My manager has provided me with an Amazon instance along with a ppk. Able to login; trying to install hadoop; made the needed config changes like, edited the masters and slaves file from localhost to the EC2 instance name, added needed properties to the mapred-site.xml/hdfs-site.xml/core-site.xml files, formatted the namenode into HDFS. Now, when i run start-dfs.sh script, i get the following errors. starting namenode, logging to /home/ubuntu/hadoop/libexec/../logs/hadoop-ubuntu-namenode-domU-12-31-39-07-60-A9.out The authenticity of host 'XXX.amazonaws.com (some IP)' can't be established.

Are you sure you want to continue connecting (yes/no)? yes XXX.amazonaws.com: Warning: Permanently added 'XXX.amazonaws.com,' (ECDSA) to the list of known hosts. XXX.amazonaws.com: Permission denied (publickey). XXX.amazonaws.com: Permission denied (publickey).

as of now, the master and slave nodes would be the same machine.

XXX is the instance name, and some IP is its IP. Masking them for security reasons.

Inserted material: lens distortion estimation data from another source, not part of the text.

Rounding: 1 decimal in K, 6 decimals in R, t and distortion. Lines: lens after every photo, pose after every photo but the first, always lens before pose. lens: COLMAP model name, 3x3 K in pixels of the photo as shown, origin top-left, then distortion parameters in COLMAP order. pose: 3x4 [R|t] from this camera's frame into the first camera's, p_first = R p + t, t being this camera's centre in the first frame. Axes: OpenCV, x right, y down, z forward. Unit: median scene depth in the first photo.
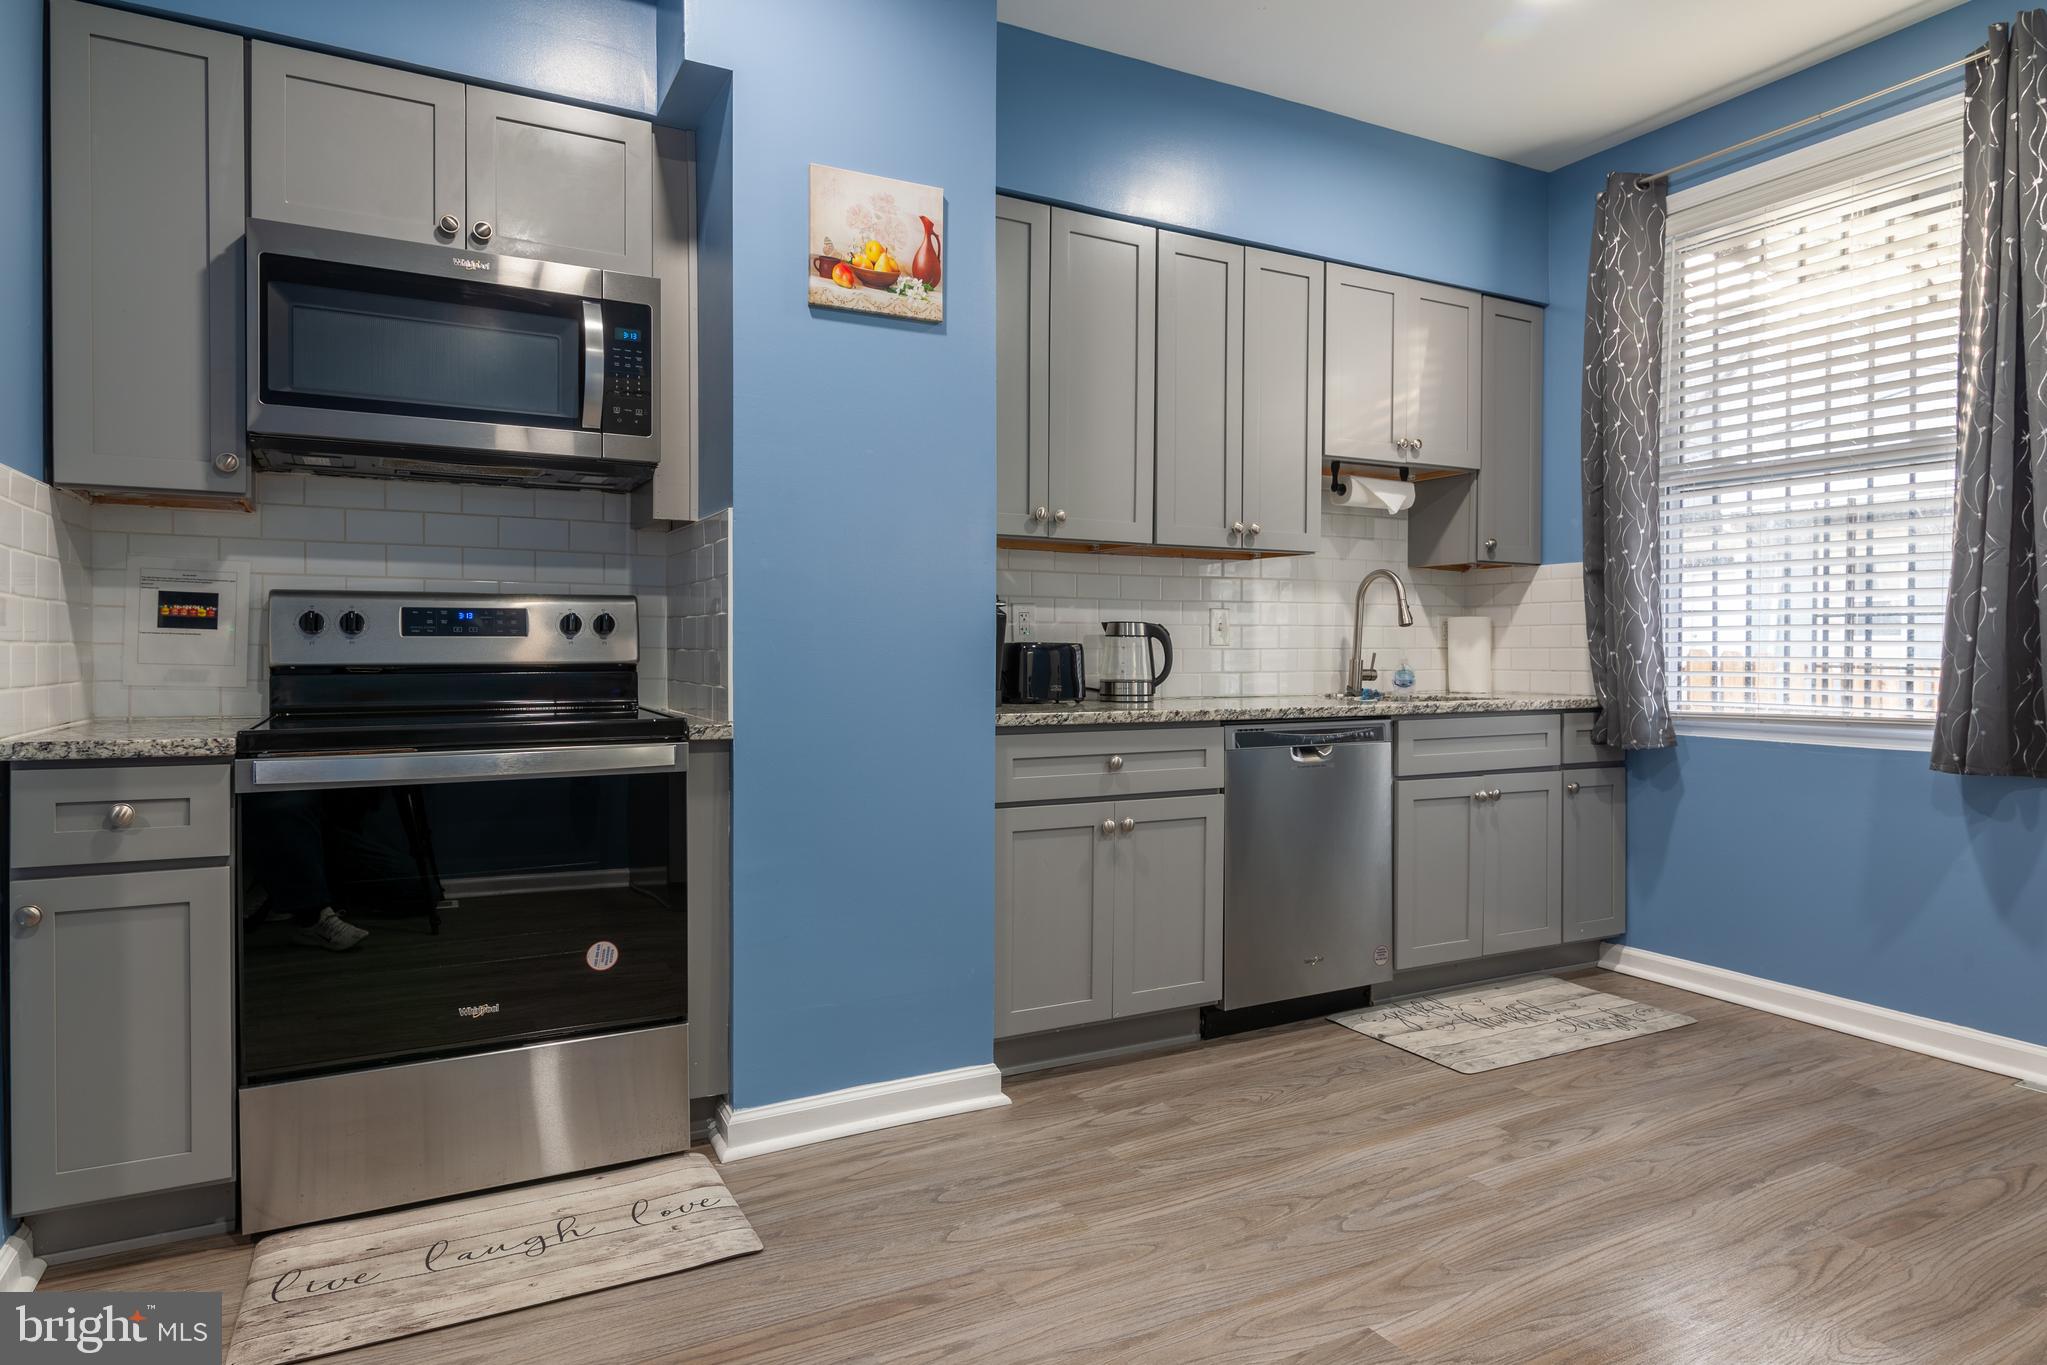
lens RADIAL K [[1192.6, 0, 909.7], [0, 1192.6, 673.4], [0, 0, 1]] dist [0.000225, -0.000541]
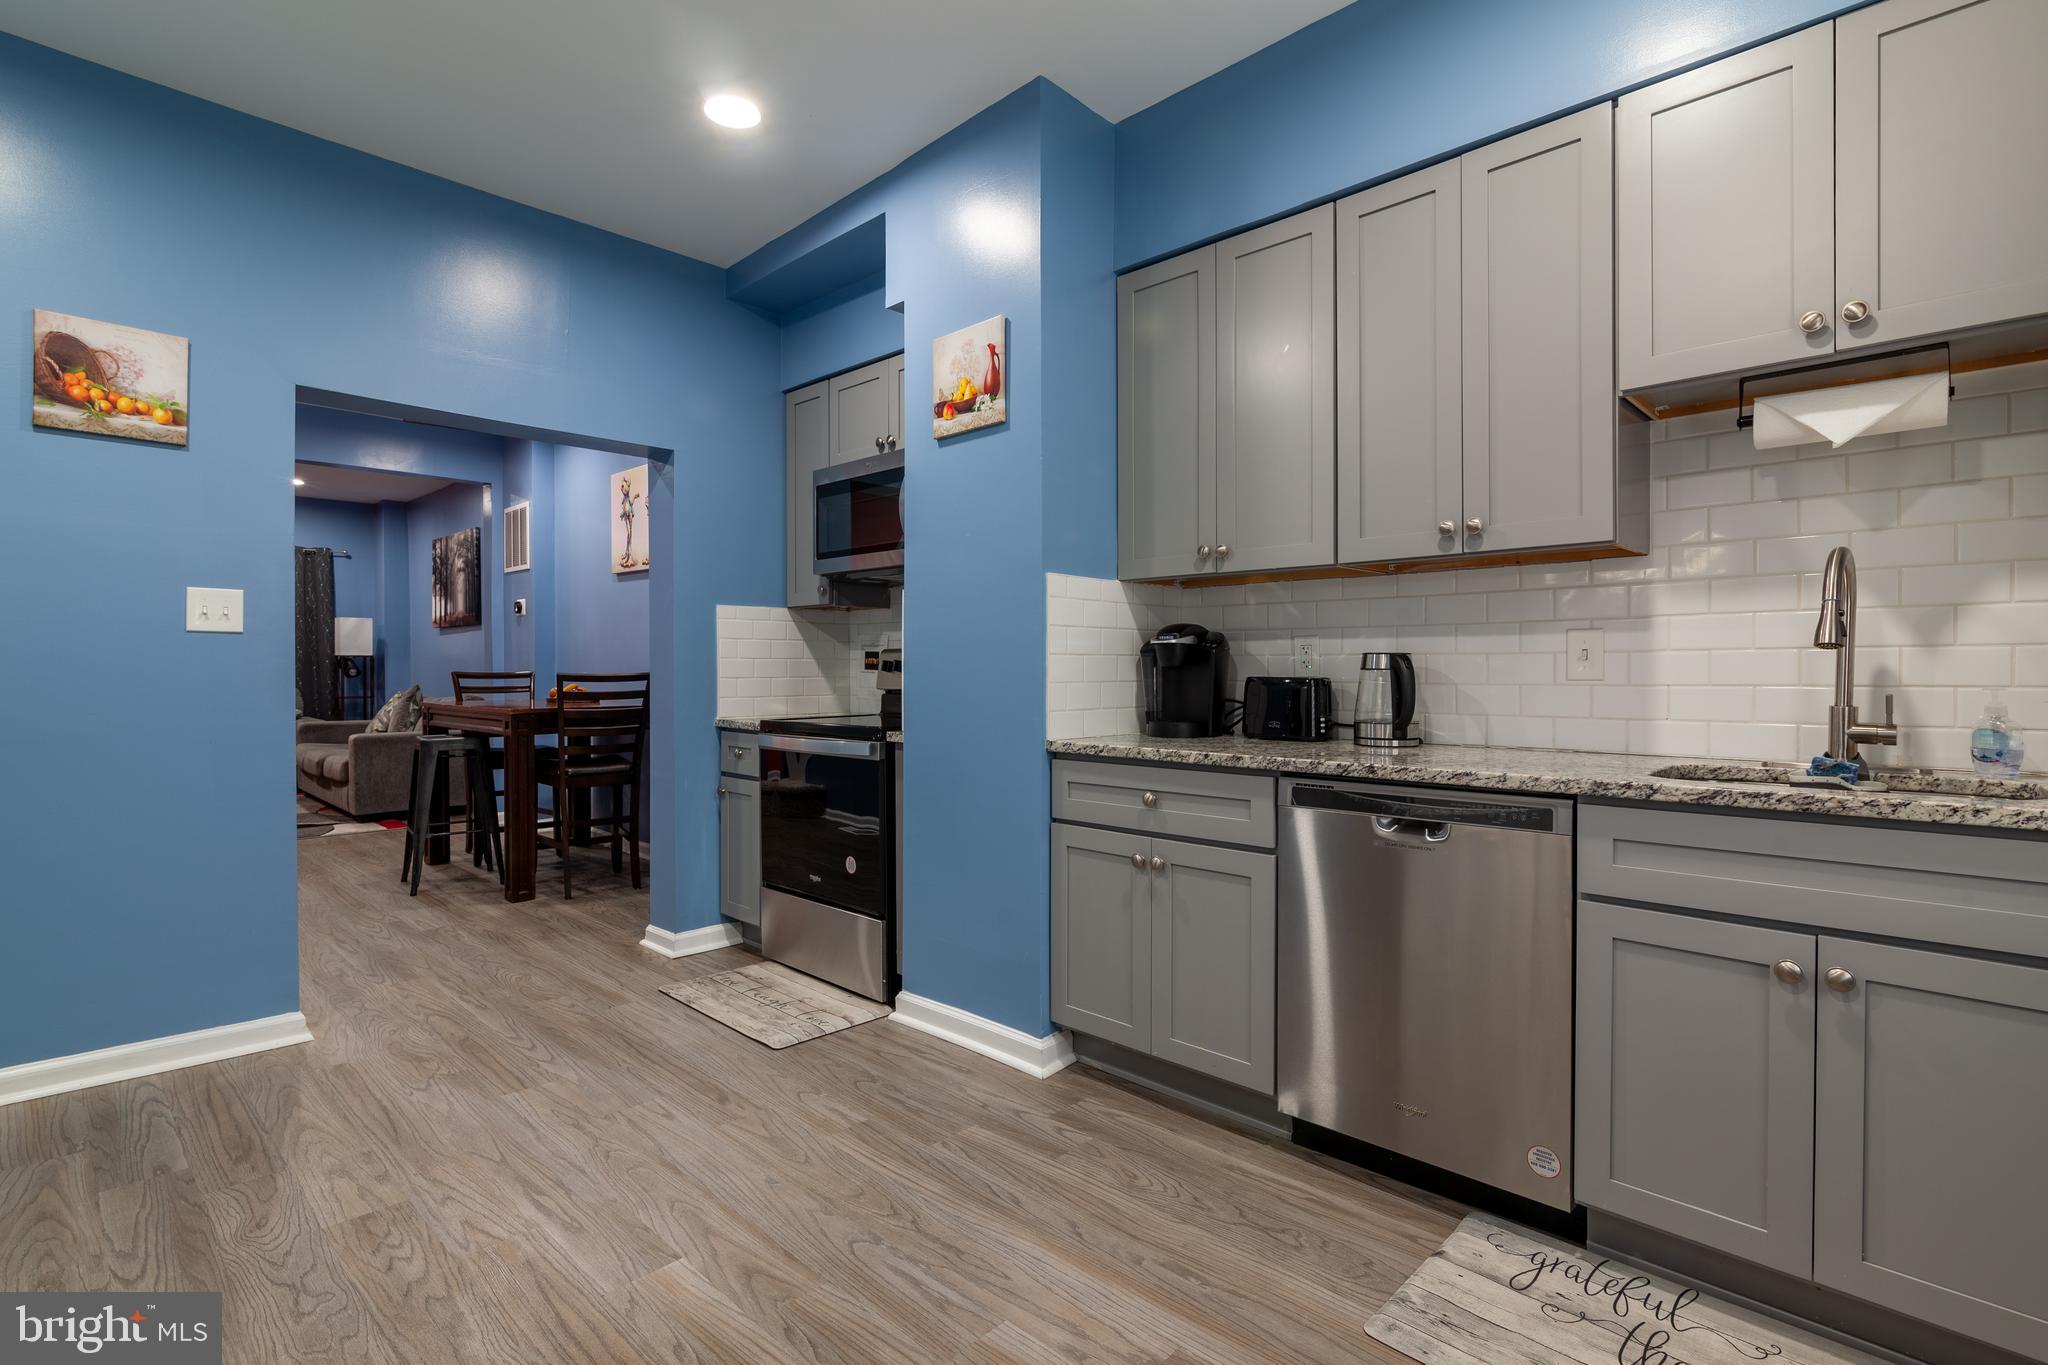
lens RADIAL K [[922.9, 0, 983.0], [0, 922.9, 681.9], [0, 0, 1]] dist [0.000218, -0.000364]
pose [[0.341771, 0.008931, -0.939741, 0.907407], [-0.015675, 0.999870, 0.003802, -0.025805], [0.939652, 0.013431, 0.341867, 0.641915]]
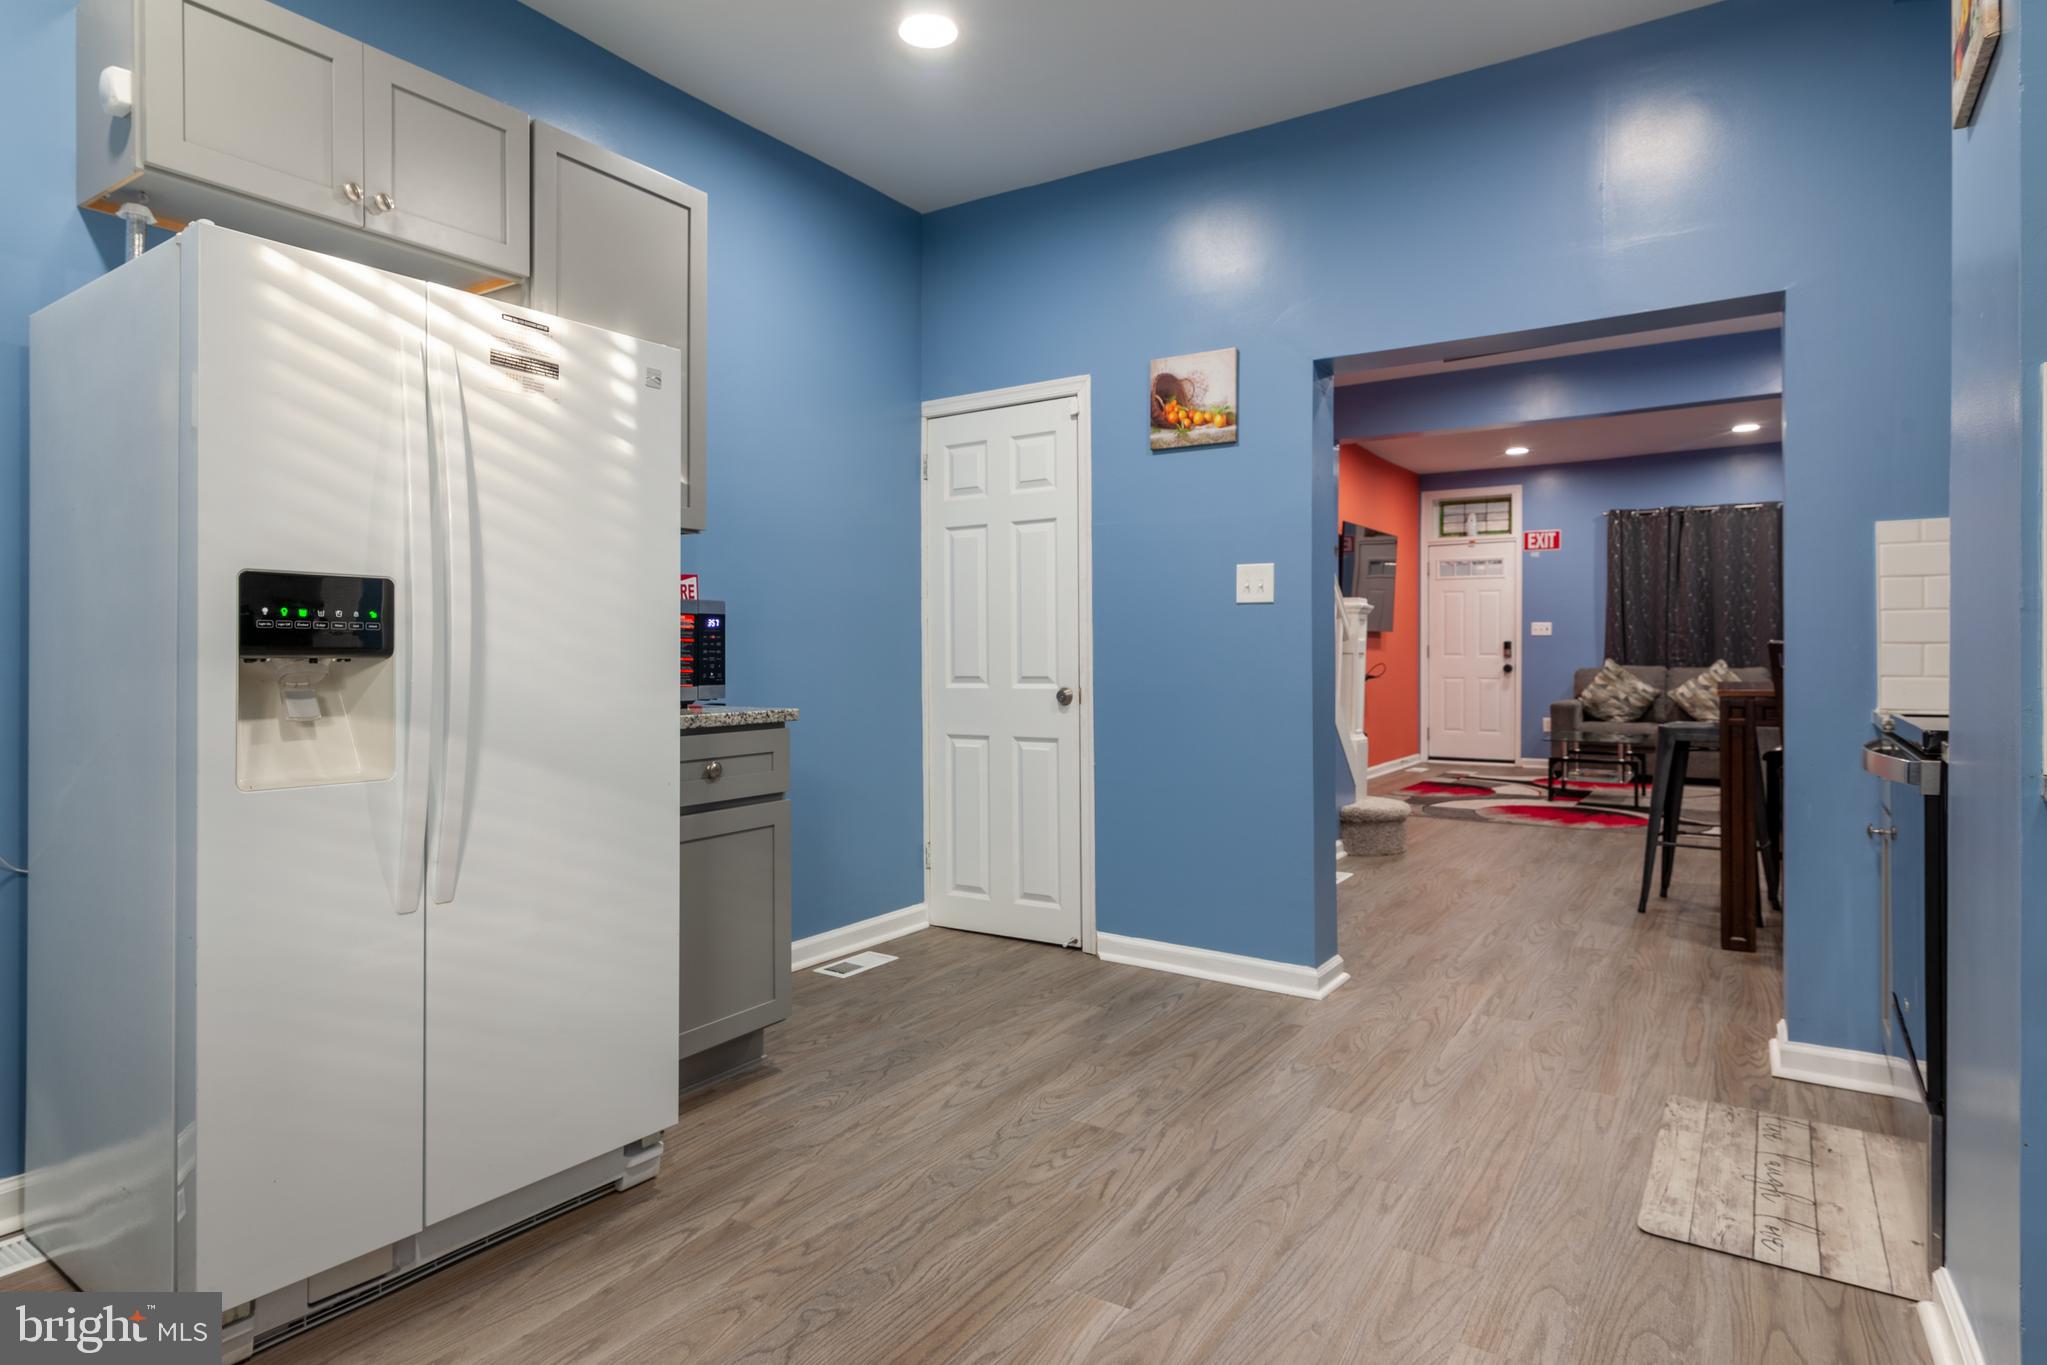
lens RADIAL K [[1105.4, 0, 1019.8], [0, 1105.4, 657.3], [0, 0, 1]] dist [0.003965, -0.000484]
pose [[-0.830404, 0.001429, -0.557160, 0.663527], [-0.009162, 0.999826, 0.016220, -0.016506], [0.557086, 0.018574, -0.830247, 1.154318]]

I have absolutely no idea about using an EC2 instance, SSH etc. only need to run a simple MapReduce Program in it.

Kindly suggest.

Answer

Eric Alberson picture Eric Alberson · Jan 21, 2013

Hadoop uses SSH to transfer information from master to slaves. It looks like your nodes are trying to talk to each other via SSH but haven't been configured to do so. In order to communicate, the Hadoop master node need passwordless SSH access to the slave nodes. Passwordless is useful so that every time you try to run a job you don't have to enter your password again for each of the slave nodes. That would be quite tedious. It looks like you'll have to set this up between the nodes before you can continue.

I would suggest you check this guide and find the section called "Configuring SSH". It lays out how to accomplish this.